Sicuramente Djokovic non aveva intenzione di mettere a repentaglio la salute dei suoi colleghi. Eppure è successo. E questo mini-cluster di coronavirus nel mondo del tennis era più che evitabile. Già negli scorsi mesi, quando la pandemia devastava l'Europa e l'intero mondo entrava in lockdown, Nole si era distinto per dichiarazioni estremamente pericolose. «Sono contrario al vaccino per il coronavirus e se dovesse diventare obbligatorio, dovrei prendere una decisione», dichiarava in diretta su Instagram il 21 aprile. E ancora, il 10 maggio in una one to one con l'amico e consulente Chervin Jafarieh: «Conosco alcune persone che, attraverso la trasformazione energetica, il potere della preghiera e della gratitudine sono riuscite a trasformare il cibo più tossico e l'acqua più inquinata nell'acqua più curativa. Perché l'acqua si trasforma: gli scienziati hanno dimostrato che le molecole reagiscono alle nostre emozioni. Se hai pensieri ed emozioni specifiche, nel caso siano pensieri felici, queste creano un geo-prisma basato sulla geometria sacra. Al contrario, quando si dà all'acqua dolore, paura, frustrazione o rabbia, quell'acqua si rompe». Dichiarazioni che sembrano paradossali, ma che, ahimè, non sono fake news. A chi lo aveva criticato per aver espresso opinioni così controverse e scientificamente scorrette, Nole aveva risposto di non essere un personaggio così influente nel dibattito mondiale su temi di questa importanza. E si sbaglia. Perché è il numero 1 del ranking ATP e perché, quando ha scelto di organizzare Adria Tour, si è preso una responsabilità nei confronti dei suoi ospiti, ignorando colpevolmente il rischio di contagio. «Qua in Serbia il coronavirus non ci ha colpiti come in altri paesi, per questo siamo praticamente alla normalità. Non stiamo seguendo i protocolli di altri paesi, ma le indicazioni del nostro Ministero della Sanità», aveva dichiarato Djokovic in conferenza stampa prima di criticare le misure di sicurezza anti-Covid al vaglio degli organizzatori degli US Open. Non è vero. Sul sito del Ministero della Salute serbo campeggia grande l'invito a evitare baci e abbracci con gli altri, a mantenere il metro di distanza e a indossare la mascherina.

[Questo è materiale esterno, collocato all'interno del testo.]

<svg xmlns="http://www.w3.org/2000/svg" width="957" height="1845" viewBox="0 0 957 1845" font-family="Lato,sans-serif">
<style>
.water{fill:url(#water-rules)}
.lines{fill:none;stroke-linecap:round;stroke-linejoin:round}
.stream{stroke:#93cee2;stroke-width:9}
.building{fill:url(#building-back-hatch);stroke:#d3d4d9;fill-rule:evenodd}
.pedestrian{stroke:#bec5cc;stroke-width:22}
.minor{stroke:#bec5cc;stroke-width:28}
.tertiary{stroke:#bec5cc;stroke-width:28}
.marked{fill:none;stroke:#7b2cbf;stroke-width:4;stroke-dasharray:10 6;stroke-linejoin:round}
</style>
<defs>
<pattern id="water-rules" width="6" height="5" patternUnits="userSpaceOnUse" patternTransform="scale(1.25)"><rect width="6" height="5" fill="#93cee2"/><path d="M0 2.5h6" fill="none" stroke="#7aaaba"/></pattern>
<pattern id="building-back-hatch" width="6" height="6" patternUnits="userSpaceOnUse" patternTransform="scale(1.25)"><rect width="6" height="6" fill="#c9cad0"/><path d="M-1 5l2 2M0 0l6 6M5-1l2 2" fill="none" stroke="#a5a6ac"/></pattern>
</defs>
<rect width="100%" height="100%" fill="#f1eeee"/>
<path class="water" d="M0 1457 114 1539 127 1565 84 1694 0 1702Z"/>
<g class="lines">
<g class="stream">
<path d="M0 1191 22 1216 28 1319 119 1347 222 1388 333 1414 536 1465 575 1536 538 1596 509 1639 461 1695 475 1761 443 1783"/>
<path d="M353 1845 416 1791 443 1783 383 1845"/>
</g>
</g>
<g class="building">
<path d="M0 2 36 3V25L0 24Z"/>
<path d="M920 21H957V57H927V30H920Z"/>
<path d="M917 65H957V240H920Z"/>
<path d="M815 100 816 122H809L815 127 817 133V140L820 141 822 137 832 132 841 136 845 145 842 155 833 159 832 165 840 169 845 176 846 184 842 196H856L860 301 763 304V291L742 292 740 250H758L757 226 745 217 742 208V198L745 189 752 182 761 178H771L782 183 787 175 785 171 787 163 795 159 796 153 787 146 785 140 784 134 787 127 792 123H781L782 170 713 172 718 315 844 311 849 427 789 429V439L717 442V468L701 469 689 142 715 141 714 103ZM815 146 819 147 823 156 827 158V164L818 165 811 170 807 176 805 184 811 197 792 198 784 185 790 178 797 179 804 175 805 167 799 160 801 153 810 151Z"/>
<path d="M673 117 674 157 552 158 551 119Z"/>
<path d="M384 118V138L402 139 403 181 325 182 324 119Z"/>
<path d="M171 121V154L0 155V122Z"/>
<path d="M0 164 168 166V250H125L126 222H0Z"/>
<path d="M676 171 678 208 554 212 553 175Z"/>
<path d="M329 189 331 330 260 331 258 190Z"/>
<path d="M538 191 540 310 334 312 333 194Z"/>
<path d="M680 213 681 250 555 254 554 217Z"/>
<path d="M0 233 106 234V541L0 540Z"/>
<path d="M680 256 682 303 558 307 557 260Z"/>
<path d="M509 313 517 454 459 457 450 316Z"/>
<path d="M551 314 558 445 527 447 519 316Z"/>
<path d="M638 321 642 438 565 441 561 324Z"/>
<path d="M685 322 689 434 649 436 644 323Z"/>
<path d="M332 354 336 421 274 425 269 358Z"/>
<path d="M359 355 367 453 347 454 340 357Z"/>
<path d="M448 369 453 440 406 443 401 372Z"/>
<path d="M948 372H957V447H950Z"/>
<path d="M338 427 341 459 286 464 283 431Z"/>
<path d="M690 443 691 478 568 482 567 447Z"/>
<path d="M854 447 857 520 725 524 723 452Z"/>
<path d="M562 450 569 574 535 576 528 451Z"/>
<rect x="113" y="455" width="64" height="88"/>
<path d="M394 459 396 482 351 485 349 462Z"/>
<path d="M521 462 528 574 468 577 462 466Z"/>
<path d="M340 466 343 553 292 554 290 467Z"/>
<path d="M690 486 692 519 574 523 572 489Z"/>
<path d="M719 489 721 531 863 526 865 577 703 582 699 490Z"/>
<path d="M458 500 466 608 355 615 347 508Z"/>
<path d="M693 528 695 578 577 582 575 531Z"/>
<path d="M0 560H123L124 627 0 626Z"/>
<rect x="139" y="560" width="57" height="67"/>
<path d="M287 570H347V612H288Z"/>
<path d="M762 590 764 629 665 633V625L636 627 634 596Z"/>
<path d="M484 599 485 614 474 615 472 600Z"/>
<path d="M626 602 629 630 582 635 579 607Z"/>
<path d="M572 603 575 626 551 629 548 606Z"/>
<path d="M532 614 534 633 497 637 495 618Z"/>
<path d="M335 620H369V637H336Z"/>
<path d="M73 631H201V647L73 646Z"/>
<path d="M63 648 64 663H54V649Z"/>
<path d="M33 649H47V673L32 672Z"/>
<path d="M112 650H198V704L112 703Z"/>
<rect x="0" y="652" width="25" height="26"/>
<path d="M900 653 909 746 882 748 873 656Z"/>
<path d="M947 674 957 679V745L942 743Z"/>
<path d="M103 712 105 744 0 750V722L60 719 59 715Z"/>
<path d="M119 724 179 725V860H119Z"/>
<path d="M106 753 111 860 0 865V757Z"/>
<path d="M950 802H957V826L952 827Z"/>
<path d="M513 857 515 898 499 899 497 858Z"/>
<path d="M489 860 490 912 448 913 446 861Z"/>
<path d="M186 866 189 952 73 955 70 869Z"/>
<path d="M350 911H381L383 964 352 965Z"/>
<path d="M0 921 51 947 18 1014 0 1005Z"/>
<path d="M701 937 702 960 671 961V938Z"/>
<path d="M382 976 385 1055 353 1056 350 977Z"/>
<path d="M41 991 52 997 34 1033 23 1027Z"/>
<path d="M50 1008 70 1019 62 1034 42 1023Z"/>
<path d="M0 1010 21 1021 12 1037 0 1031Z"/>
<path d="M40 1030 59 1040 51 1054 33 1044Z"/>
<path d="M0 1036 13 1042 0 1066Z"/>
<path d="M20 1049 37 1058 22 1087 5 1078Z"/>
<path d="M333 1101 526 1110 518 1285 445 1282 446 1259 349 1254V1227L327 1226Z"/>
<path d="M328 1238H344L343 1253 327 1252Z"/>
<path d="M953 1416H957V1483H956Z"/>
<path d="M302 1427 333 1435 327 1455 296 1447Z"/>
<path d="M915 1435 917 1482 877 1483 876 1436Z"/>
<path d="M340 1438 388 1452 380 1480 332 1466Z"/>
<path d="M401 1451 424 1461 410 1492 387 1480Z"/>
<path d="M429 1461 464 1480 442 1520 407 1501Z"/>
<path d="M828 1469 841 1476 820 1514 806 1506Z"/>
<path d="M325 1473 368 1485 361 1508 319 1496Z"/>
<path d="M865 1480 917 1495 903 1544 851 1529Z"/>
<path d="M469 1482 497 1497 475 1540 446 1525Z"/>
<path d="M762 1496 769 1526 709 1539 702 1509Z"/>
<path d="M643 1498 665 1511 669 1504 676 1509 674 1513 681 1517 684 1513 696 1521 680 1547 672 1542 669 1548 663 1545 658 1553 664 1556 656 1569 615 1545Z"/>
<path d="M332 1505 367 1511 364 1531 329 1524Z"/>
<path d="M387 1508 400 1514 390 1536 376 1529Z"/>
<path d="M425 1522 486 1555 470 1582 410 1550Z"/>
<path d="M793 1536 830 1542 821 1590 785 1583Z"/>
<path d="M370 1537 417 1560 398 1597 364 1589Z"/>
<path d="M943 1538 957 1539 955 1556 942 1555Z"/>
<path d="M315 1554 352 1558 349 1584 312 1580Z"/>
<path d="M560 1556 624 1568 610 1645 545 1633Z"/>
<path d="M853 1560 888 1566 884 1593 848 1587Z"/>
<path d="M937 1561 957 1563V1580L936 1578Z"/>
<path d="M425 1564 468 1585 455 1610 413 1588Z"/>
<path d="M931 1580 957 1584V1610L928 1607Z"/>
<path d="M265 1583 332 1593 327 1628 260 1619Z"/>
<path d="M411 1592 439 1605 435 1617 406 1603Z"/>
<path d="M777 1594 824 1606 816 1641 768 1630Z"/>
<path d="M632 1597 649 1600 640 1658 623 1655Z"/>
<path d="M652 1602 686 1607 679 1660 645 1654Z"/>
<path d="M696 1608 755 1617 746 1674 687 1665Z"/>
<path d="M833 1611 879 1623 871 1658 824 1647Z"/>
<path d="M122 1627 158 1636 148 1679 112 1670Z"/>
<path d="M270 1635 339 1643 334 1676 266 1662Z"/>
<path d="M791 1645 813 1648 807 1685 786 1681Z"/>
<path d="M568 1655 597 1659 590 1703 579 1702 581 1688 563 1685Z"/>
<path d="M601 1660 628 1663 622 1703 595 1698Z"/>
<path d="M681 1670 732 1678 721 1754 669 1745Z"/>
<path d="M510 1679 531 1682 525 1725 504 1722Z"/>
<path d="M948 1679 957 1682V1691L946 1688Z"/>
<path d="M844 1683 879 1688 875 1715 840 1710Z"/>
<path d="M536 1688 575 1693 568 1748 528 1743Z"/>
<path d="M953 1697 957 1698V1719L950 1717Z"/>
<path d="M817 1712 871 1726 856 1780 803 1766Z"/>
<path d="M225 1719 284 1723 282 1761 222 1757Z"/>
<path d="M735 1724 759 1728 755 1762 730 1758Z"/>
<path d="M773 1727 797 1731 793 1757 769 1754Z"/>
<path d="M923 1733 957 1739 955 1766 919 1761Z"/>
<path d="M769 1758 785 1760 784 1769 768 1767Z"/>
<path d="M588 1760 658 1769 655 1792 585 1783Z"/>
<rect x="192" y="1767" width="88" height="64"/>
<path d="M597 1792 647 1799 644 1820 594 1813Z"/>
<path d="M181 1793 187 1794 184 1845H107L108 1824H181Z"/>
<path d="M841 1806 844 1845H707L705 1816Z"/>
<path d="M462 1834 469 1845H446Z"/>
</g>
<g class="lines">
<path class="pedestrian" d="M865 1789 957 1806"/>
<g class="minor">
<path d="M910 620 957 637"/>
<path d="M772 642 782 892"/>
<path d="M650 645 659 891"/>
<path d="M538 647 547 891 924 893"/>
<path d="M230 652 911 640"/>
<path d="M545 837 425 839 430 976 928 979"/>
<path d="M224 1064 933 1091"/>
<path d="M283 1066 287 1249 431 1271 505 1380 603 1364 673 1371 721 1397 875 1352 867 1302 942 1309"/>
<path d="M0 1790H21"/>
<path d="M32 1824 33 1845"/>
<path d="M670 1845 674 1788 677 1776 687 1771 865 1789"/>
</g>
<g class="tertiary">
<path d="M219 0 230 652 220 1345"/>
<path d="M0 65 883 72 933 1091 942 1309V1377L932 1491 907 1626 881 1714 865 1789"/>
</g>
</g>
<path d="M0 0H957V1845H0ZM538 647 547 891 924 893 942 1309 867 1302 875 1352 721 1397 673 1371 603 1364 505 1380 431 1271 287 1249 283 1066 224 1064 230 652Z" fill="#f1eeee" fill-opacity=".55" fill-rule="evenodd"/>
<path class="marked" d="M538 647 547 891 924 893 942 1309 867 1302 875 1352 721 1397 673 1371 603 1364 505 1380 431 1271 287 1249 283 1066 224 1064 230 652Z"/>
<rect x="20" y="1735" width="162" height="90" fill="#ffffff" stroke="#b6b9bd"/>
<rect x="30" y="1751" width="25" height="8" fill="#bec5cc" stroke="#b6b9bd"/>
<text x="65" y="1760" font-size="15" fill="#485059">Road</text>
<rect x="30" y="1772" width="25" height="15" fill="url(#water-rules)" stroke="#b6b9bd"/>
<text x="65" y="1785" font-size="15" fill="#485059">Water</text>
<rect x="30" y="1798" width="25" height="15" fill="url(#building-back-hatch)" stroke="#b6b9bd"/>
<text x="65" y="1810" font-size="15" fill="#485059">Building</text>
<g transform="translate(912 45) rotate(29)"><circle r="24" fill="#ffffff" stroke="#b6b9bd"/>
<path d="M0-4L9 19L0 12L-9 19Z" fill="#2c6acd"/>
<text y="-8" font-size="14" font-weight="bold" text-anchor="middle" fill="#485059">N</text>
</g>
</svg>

Sia chiaro, non che gli altri big siano stati modelli di responsabilità. Nessuno ha obbligato Dimitrov e Coric a partecipare ai kids day o ad andare a festeggiare in discoteca. Nessuno ha imposto a Thiem, Zverev e Cilic di giocare a calcetto o a basket. In questa situazione non si salva nessuno: tutti, nessuno escluso, hanno peccato di ingenuità e superficialità. Potevano e dovevano dire "no, grazie" agli assembramenti in luoghi chiusi. Avrebbero dato l'esempio a un pubblico che li guarda e li stima. Ognuno di loro, per un motivo o per un altro, in questo ha fallito. Ma chi ha organizzato quest'evento e ci ha messo la faccia più di tutti, deve saper ammettere i propri sbagli.

Adria Tour con costanti controlli sanitari, con partite a porte chiuse e con una rigida aderenza alle regole di distanziamento fisico sarebbe stato uno spot di lusso per un tennis che, si spera, riuscirà a ripartire come merita. Adria Tour in modalità carrozzone si è rivelato un clamoroso doppio fallo. E dire che di clamorosi doppi falli pensavamo di averne già visti troppi in campo.